MTSU students show school children that food comes from a farm
G’Anni Milton, Tinsley Pittenger and Allison Swenson and nearly 900 other Rutherford County school children have no idea how much MTSU senior Austin Brennstuhl wants them to know where there food comes from — and he doesn’t mean the grocery store.
The children from 10 schools across the county learned about farm life Tuesday (April 11) during the fourth annual MTSU Agricultural Education Spring Fling in the Tennessee Livestock Center.
To watch video from the event, visit https://youtu.be/hVyNdkdi4Nw.
Between 1,000 and 1,200 people altogether participated in the MTSU agritourism class-led field trip to expose the youngsters to vegetables, animals and chocolate milk from the university’s dairy.
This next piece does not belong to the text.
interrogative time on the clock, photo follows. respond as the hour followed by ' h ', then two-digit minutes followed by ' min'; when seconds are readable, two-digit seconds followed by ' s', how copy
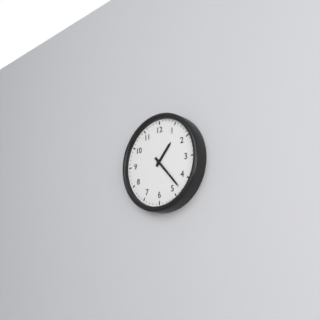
1 h 23 min
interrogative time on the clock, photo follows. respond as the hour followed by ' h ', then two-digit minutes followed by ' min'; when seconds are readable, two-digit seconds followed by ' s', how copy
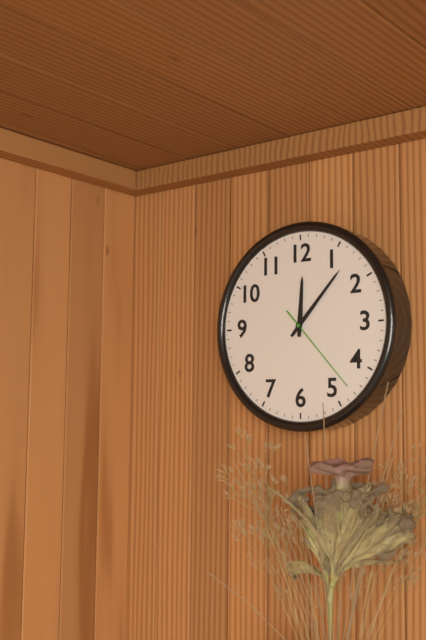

The children — from Eagleville, Walter Hill, Kittrell, Buchanan, La Vergne Lake, Thurman Francis, Campus School, Middle Tennessee Christianand McFadden — were exposed to two corn mazes, corn hole, a barrel horse, about 10 animals, farm equipment, beekeeping and more.
Milton, 4, a Kittrell Elementary kindergarten student who had a mother, Monique Alsup, as a chaperone, enjoyed the playground and “picked all kinds of fruit and vegetables and eggs, too.”
Pittenger, 8, a second-grader at Eagleville High (houses pre-K through 12th-graders), said she experienced “a lot of fun … milking the cow, the corn maze and seeing all the animals, especially the horse.”
Swenson, 7, a second-grader at Walter Hill Elementary, liked “petting the animals and the maze, picking the fruit and vegetables, and learning about bees.”
Brennstuhl, 23, from Eagleville, served as student coordinator for the event, which is operated by the agritourism class led by instructor Alanna Vaught. He wishes the ag spring fling could expand.
“My heart has always been here,” said Brennstuhl, who was an agritourism class member in 2016. “It’s what I’ve always loved — to teach kids about a lost time (farm life). … I would love to see this grow bigger and longer (additional days), even having special needs children come and get the same experience.”
Nearly halfway through the event, Vaught said things were organized and running smoothly.
“You want students to enjoy the experience and not be bored,” Vaught said.
One of the checklist items includes safety. A student who is a registered nurse and several other students who know CPR were available if needed.
Because the event has been just held one day in the spring, Vaught said it is on a first-come, first-served basis.